Hong Kong is important to both the United States and the United Kingdom since it is a symbol of the strength and the stability of the British Empire throughout all Asia. The loss of Hong Kong would remove one of our most important sources of intelligence in the Far East. Its loss to Communist arms would have a psychological effect not unlike the reverses of the United Nations military forces in North Korea.

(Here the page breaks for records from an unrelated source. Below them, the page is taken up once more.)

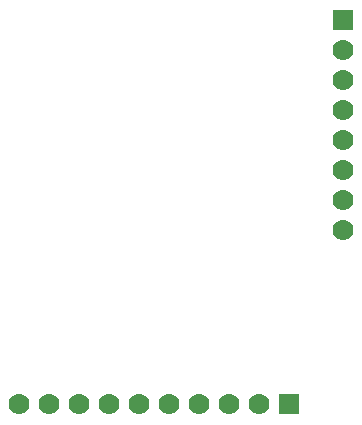
<source format=gbs>
G04 ---------------------------- Layer name :BOTTOM SOLDER LAYER*
G04 EasyEDA v5.8.22, Thu, 27 Dec 2018 18:25:07 GMT*
G04 83e352a6ecc44a8a847cc623543be36f*
G04 Gerber Generator version 0.2*
G04 Scale: 100 percent, Rotated: No, Reflected: No *
G04 Dimensions in millimeters *
G04 leading zeros omitted , absolute positions ,3 integer and 3 decimal *
%FSLAX33Y33*%
%MOMM*%
G90*
G71D02*

%ADD22R,1.778000X1.778000*%
%ADD23C,1.778000*%

%LPD*%
G54D22*
G01X30988Y36017D03*
G54D23*
G01X30988Y33477D03*
G01X30988Y30937D03*
G01X30988Y28397D03*
G01X30988Y25857D03*
G01X30988Y23317D03*
G01X30988Y20777D03*
G01X30988Y18237D03*
G01X3556Y3505D03*
G01X6096Y3505D03*
G01X8636Y3505D03*
G01X11176Y3505D03*
G01X13716Y3505D03*
G01X16256Y3505D03*
G01X18796Y3505D03*
G01X21336Y3505D03*
G01X23876Y3505D03*
G54D22*
G01X26416Y3505D03*
M00*
M02*

</source>
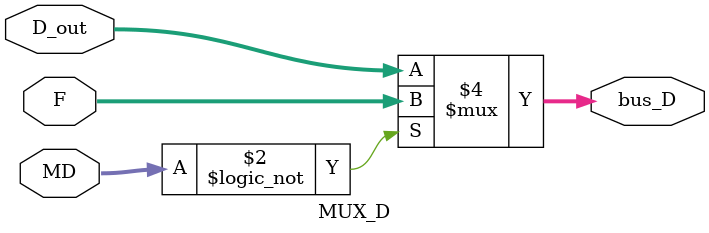
<source format=v>
`timescale 1ns / 1ps


module MUX_D(F,D_out,MD,bus_D);
input [7:0] F,D_out;
input [1:0] MD;
output reg [7:0] bus_D;
//assign c = 7'b0000000;
always@(MD)
begin
if(MD == 0)
begin
bus_D = F;
end
else
begin
bus_D = D_out;
end
end
endmodule

</source>
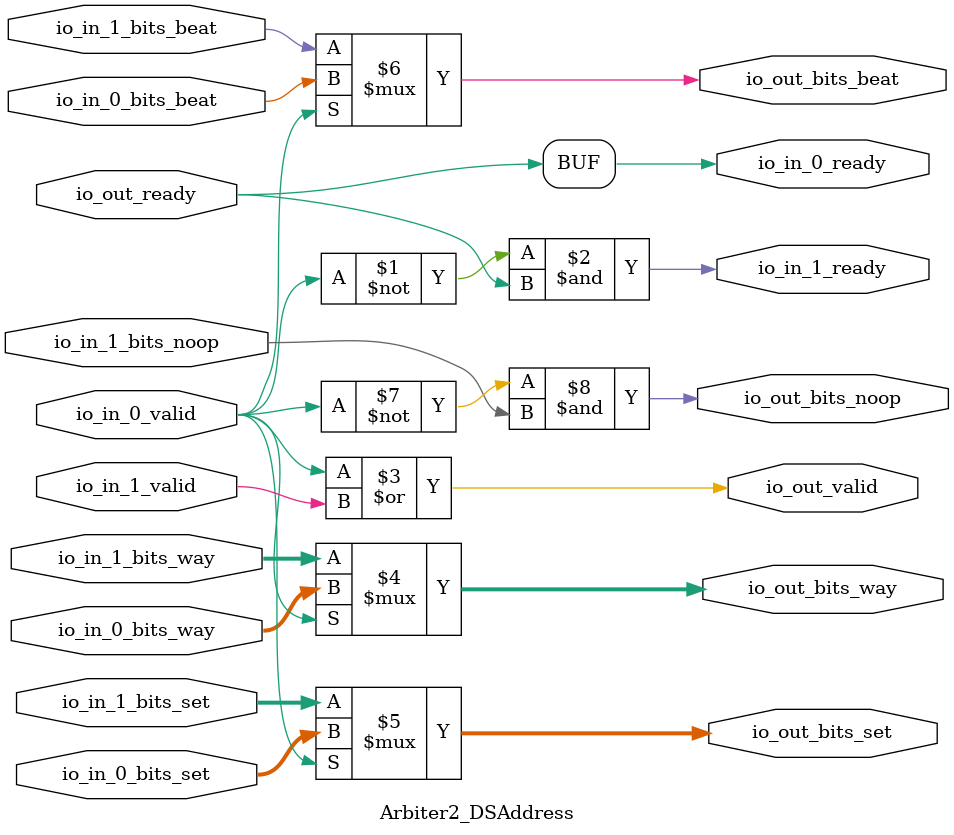
<source format=sv>
`ifndef RANDOMIZE
  `ifdef RANDOMIZE_MEM_INIT
    `define RANDOMIZE
  `endif // RANDOMIZE_MEM_INIT
`endif // not def RANDOMIZE
`ifndef RANDOMIZE
  `ifdef RANDOMIZE_REG_INIT
    `define RANDOMIZE
  `endif // RANDOMIZE_REG_INIT
`endif // not def RANDOMIZE

`ifndef RANDOM
  `define RANDOM $random
`endif // not def RANDOM

// Users can define INIT_RANDOM as general code that gets injected into the
// initializer block for modules with registers.
`ifndef INIT_RANDOM
  `define INIT_RANDOM
`endif // not def INIT_RANDOM

// If using random initialization, you can also define RANDOMIZE_DELAY to
// customize the delay used, otherwise 0.002 is used.
`ifndef RANDOMIZE_DELAY
  `define RANDOMIZE_DELAY 0.002
`endif // not def RANDOMIZE_DELAY

// Define INIT_RANDOM_PROLOG_ for use in our modules below.
`ifndef INIT_RANDOM_PROLOG_
  `ifdef RANDOMIZE
    `ifdef VERILATOR
      `define INIT_RANDOM_PROLOG_ `INIT_RANDOM
    `else  // VERILATOR
      `define INIT_RANDOM_PROLOG_ `INIT_RANDOM #`RANDOMIZE_DELAY begin end
    `endif // VERILATOR
  `else  // RANDOMIZE
    `define INIT_RANDOM_PROLOG_
  `endif // RANDOMIZE
`endif // not def INIT_RANDOM_PROLOG_

// Include register initializers in init blocks unless synthesis is set
`ifndef SYNTHESIS
  `ifndef ENABLE_INITIAL_REG_
    `define ENABLE_INITIAL_REG_
  `endif // not def ENABLE_INITIAL_REG_
`endif // not def SYNTHESIS

// Include rmemory initializers in init blocks unless synthesis is set
`ifndef SYNTHESIS
  `ifndef ENABLE_INITIAL_MEM_
    `define ENABLE_INITIAL_MEM_
  `endif // not def ENABLE_INITIAL_MEM_
`endif // not def SYNTHESIS

module Arbiter2_DSAddress(
  output        io_in_0_ready,
  input         io_in_0_valid,
  input  [3:0]  io_in_0_bits_way,
  input  [11:0] io_in_0_bits_set,
  input         io_in_0_bits_beat,
  output        io_in_1_ready,
  input         io_in_1_valid,
  input  [3:0]  io_in_1_bits_way,
  input  [11:0] io_in_1_bits_set,
  input         io_in_1_bits_beat,
  input         io_in_1_bits_noop,
  input         io_out_ready,
  output        io_out_valid,
  output [3:0]  io_out_bits_way,
  output [11:0] io_out_bits_set,
  output        io_out_bits_beat,
  output        io_out_bits_noop
);

  assign io_in_0_ready = io_out_ready;
  assign io_in_1_ready = ~io_in_0_valid & io_out_ready;
  assign io_out_valid = io_in_0_valid | io_in_1_valid;
  assign io_out_bits_way = io_in_0_valid ? io_in_0_bits_way : io_in_1_bits_way;
  assign io_out_bits_set = io_in_0_valid ? io_in_0_bits_set : io_in_1_bits_set;
  assign io_out_bits_beat = io_in_0_valid ? io_in_0_bits_beat : io_in_1_bits_beat;
  assign io_out_bits_noop = ~io_in_0_valid & io_in_1_bits_noop;
endmodule


</source>
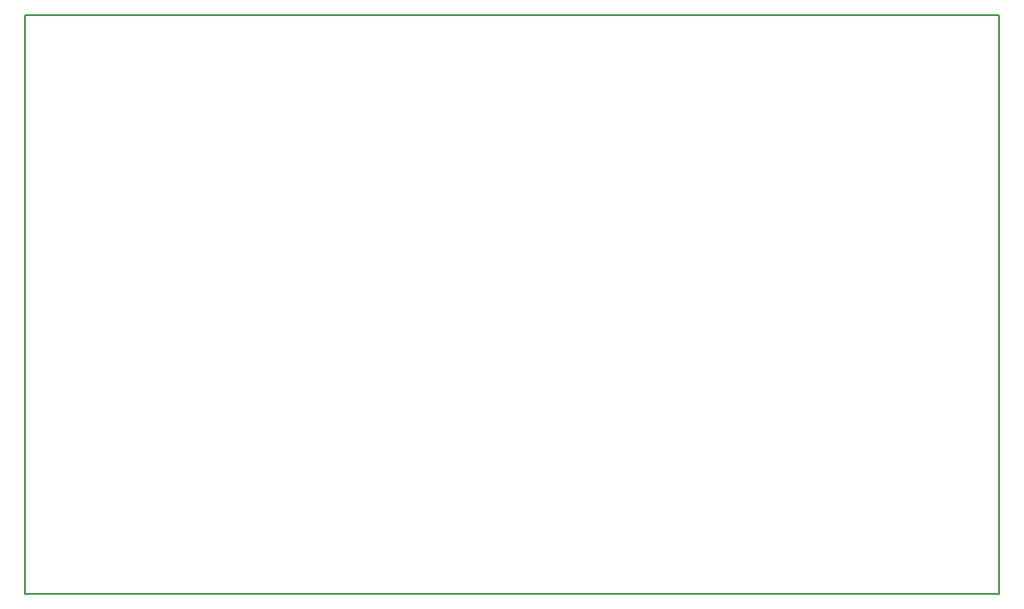
<source format=gbr>
G04 #@! TF.FileFunction,Profile,NP*
%FSLAX46Y46*%
G04 Gerber Fmt 4.6, Leading zero omitted, Abs format (unit mm)*
G04 Created by KiCad (PCBNEW 4.0.7-e2-6376~58~ubuntu16.04.1) date Sun Mar 17 12:09:54 2019*
%MOMM*%
%LPD*%
G01*
G04 APERTURE LIST*
%ADD10C,0.100000*%
%ADD11C,0.150000*%
G04 APERTURE END LIST*
D10*
D11*
X102500000Y-20000000D02*
X102500000Y-75000000D01*
X195000000Y-20000000D02*
X102500000Y-20000000D01*
X195000000Y-75000000D02*
X195000000Y-20000000D01*
X102500000Y-75000000D02*
X105000000Y-75000000D01*
X105000000Y-75000000D02*
X195000000Y-75000000D01*
M02*

</source>
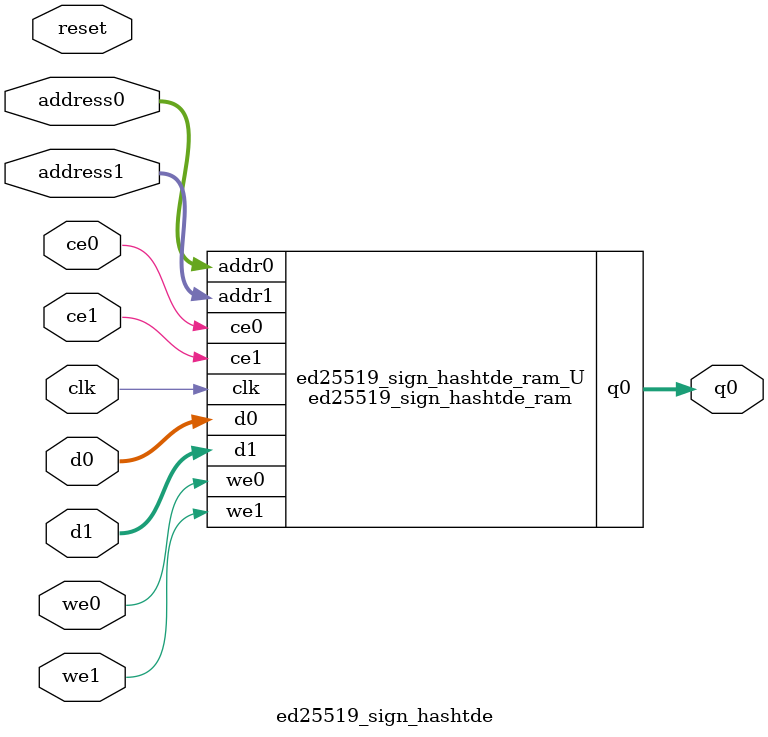
<source format=v>

`timescale 1 ns / 1 ps
module ed25519_sign_hashtde_ram (addr0, ce0, d0, we0, q0, addr1, ce1, d1, we1,  clk);

parameter DWIDTH = 64;
parameter AWIDTH = 3;
parameter MEM_SIZE = 8;

input[AWIDTH-1:0] addr0;
input ce0;
input[DWIDTH-1:0] d0;
input we0;
output reg[DWIDTH-1:0] q0;
input[AWIDTH-1:0] addr1;
input ce1;
input[DWIDTH-1:0] d1;
input we1;
input clk;

(* ram_style = "block" *)reg [DWIDTH-1:0] ram[0:MEM_SIZE-1];




always @(posedge clk)  
begin 
    if (ce0) 
    begin
        if (we0) 
        begin 
            ram[addr0] <= d0; 
            q0 <= d0;
        end 
        else 
            q0 <= ram[addr0];
    end
end


always @(posedge clk)  
begin 
    if (ce1) 
    begin
        if (we1) 
        begin 
            ram[addr1] <= d1; 
        end 
    end
end


endmodule


`timescale 1 ns / 1 ps
module ed25519_sign_hashtde(
    reset,
    clk,
    address0,
    ce0,
    we0,
    d0,
    q0,
    address1,
    ce1,
    we1,
    d1);

parameter DataWidth = 32'd64;
parameter AddressRange = 32'd8;
parameter AddressWidth = 32'd3;
input reset;
input clk;
input[AddressWidth - 1:0] address0;
input ce0;
input we0;
input[DataWidth - 1:0] d0;
output[DataWidth - 1:0] q0;
input[AddressWidth - 1:0] address1;
input ce1;
input we1;
input[DataWidth - 1:0] d1;



ed25519_sign_hashtde_ram ed25519_sign_hashtde_ram_U(
    .clk( clk ),
    .addr0( address0 ),
    .ce0( ce0 ),
    .d0( d0 ),
    .we0( we0 ),
    .q0( q0 ),
    .addr1( address1 ),
    .ce1( ce1 ),
    .d1( d1 ),
    .we1( we1 ));

endmodule


</source>
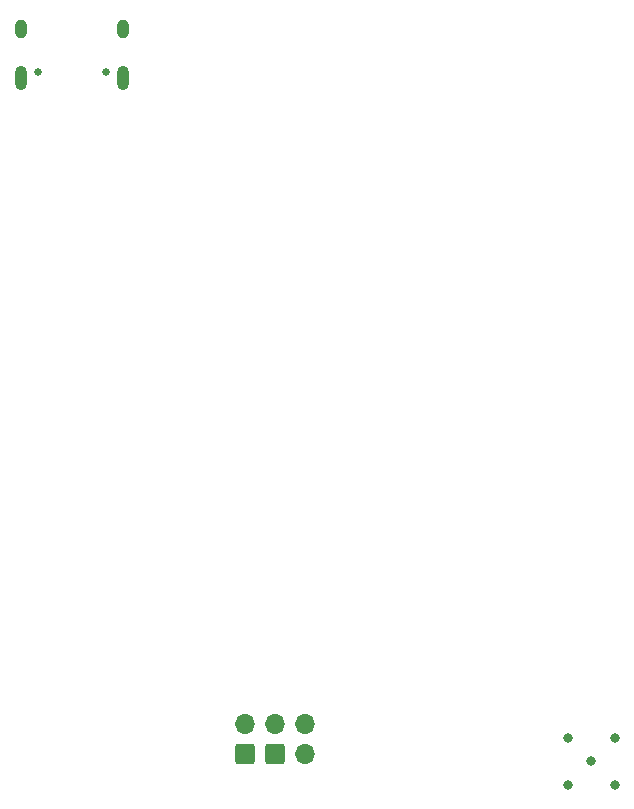
<source format=gbr>
%TF.GenerationSoftware,KiCad,Pcbnew,8.0.4*%
%TF.CreationDate,2024-09-01T23:08:26+02:00*%
%TF.ProjectId,feb42-rounded,66656234-322d-4726-9f75-6e6465642e6b,rev?*%
%TF.SameCoordinates,Original*%
%TF.FileFunction,Soldermask,Bot*%
%TF.FilePolarity,Negative*%
%FSLAX46Y46*%
G04 Gerber Fmt 4.6, Leading zero omitted, Abs format (unit mm)*
G04 Created by KiCad (PCBNEW 8.0.4) date 2024-09-01 23:08:26*
%MOMM*%
%LPD*%
G01*
G04 APERTURE LIST*
G04 Aperture macros list*
%AMRoundRect*
0 Rectangle with rounded corners*
0 $1 Rounding radius*
0 $2 $3 $4 $5 $6 $7 $8 $9 X,Y pos of 4 corners*
0 Add a 4 corners polygon primitive as box body*
4,1,4,$2,$3,$4,$5,$6,$7,$8,$9,$2,$3,0*
0 Add four circle primitives for the rounded corners*
1,1,$1+$1,$2,$3*
1,1,$1+$1,$4,$5*
1,1,$1+$1,$6,$7*
1,1,$1+$1,$8,$9*
0 Add four rect primitives between the rounded corners*
20,1,$1+$1,$2,$3,$4,$5,0*
20,1,$1+$1,$4,$5,$6,$7,0*
20,1,$1+$1,$6,$7,$8,$9,0*
20,1,$1+$1,$8,$9,$2,$3,0*%
G04 Aperture macros list end*
%ADD10O,1.000000X1.600000*%
%ADD11O,1.000000X2.100000*%
%ADD12C,0.650000*%
%ADD13C,0.800000*%
%ADD14O,1.700000X1.700000*%
%ADD15RoundRect,0.250000X0.600000X-0.600000X0.600000X0.600000X-0.600000X0.600000X-0.600000X-0.600000X0*%
G04 APERTURE END LIST*
D10*
%TO.C,USB1*%
X48930000Y-67850000D03*
D11*
X48930000Y-72030000D03*
D10*
X57570000Y-67850000D03*
D11*
X57570000Y-72030000D03*
D12*
X50360000Y-71500000D03*
X56140000Y-71500000D03*
%TD*%
D13*
%TO.C,MCU1*%
X99200000Y-127900000D03*
X95200000Y-127900000D03*
X97200000Y-129900000D03*
X99200000Y-131900000D03*
X95200000Y-131900000D03*
%TD*%
D14*
%TO.C,SWD1*%
X72960000Y-126750000D03*
X72960000Y-129290000D03*
X70420000Y-126750000D03*
D15*
X70420000Y-129290000D03*
D14*
X67880000Y-126750000D03*
D15*
X67880000Y-129290000D03*
%TD*%
M02*

</source>
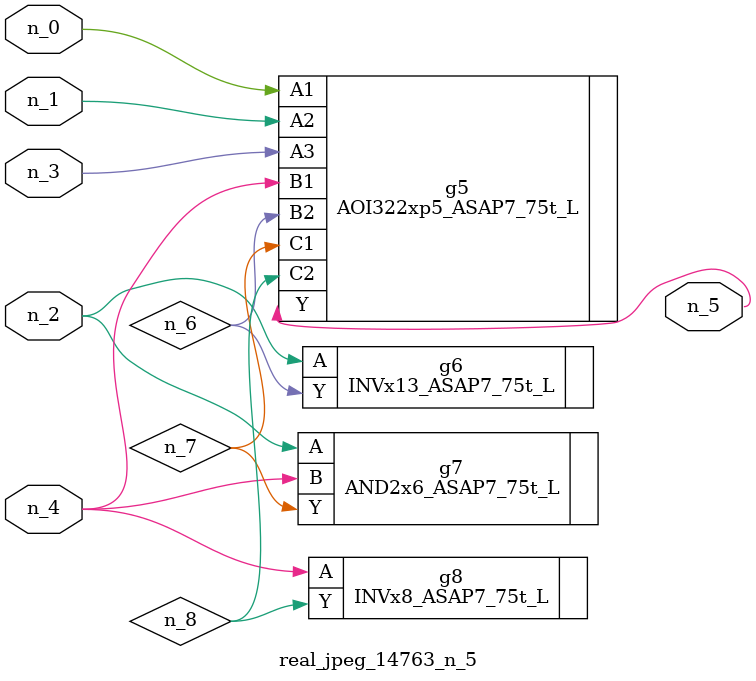
<source format=v>
module real_jpeg_14763_n_5 (n_4, n_0, n_1, n_2, n_3, n_5);

input n_4;
input n_0;
input n_1;
input n_2;
input n_3;

output n_5;

wire n_8;
wire n_6;
wire n_7;

AOI322xp5_ASAP7_75t_L g5 ( 
.A1(n_0),
.A2(n_1),
.A3(n_3),
.B1(n_4),
.B2(n_6),
.C1(n_7),
.C2(n_8),
.Y(n_5)
);

INVx13_ASAP7_75t_L g6 ( 
.A(n_2),
.Y(n_6)
);

AND2x6_ASAP7_75t_L g7 ( 
.A(n_2),
.B(n_4),
.Y(n_7)
);

INVx8_ASAP7_75t_L g8 ( 
.A(n_4),
.Y(n_8)
);


endmodule
</source>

Its loss to the Communists from internal subversion resulting from economic dislocations known to have been produced by United States export controls would be taken in Asia and probably in Europe as an indication of the dissension among the friendly members of the Free World.


It is recommended that the Department of State take the following steps in order to achieve prompt resolution of the differing views of the United States Government and the Government of the United Kingdom and the Hong Kong Government as to procedures for control of United States exports which can contribute towards meeting the legitimate requirements of the Hong Kong economy without subversion of the United States embargo on exports to Communist China:

Thorp, Mr. Rusk, Mr. Perkins or one of their Deputies, should make available immediately the British aide-mémoire to appropriate officers of the Commerce Department, who should be notified [Page 1902] that the Department of State accepts, in principle, the view of the British Government that license applications for exports to Hong Kong should be acted upon as it recommends;
The Department of State should encourage and participate in technical discussions to be held by representatives of the Commerce Department, the British Embassy, and the Government of Hong Kong during which points of detail in the British aide-mémoire should be fully discussed;
Departmental representatives in such discussions should be prepared to agree to a modification of the British proposals, if requested by the Commerce Department, to the extent of reducing from 75 percent of overall Hong Kong 1949 imports to 60 percent of 1949 exports from the United States to Hong Kong, the volume of exports of non-Positive List goods which would be approved automatically by United States licensing officers;
Departmental representatives should accept, and should insist that the Department of Commerce accept the assurances provided by the Government of Hong Kong in the aide-mémoire as being the maximum assurances which, in good faith, that Government can give in the present circumstances;
That the United States Government should reply to the British aide-mémoire, if at all possible, prior to February 15, 1951.

FE and EUR concur in this recommendation. If it meets with your approval as Department policy, we will initiate discussions with the Department of Commerce immediately.4

  1. The text of the British aide-mémoire, dated February 1, 1951, not printed, is in department of State file 446G.119/2–151.
  2. Walter P. McConaughy.
  3. See circular telegram 393, January 17, p. 1877.
  4. See the memorandum by Messrs. Bonbright and Rusk to Mr. Acheson, March 21, p. 1936.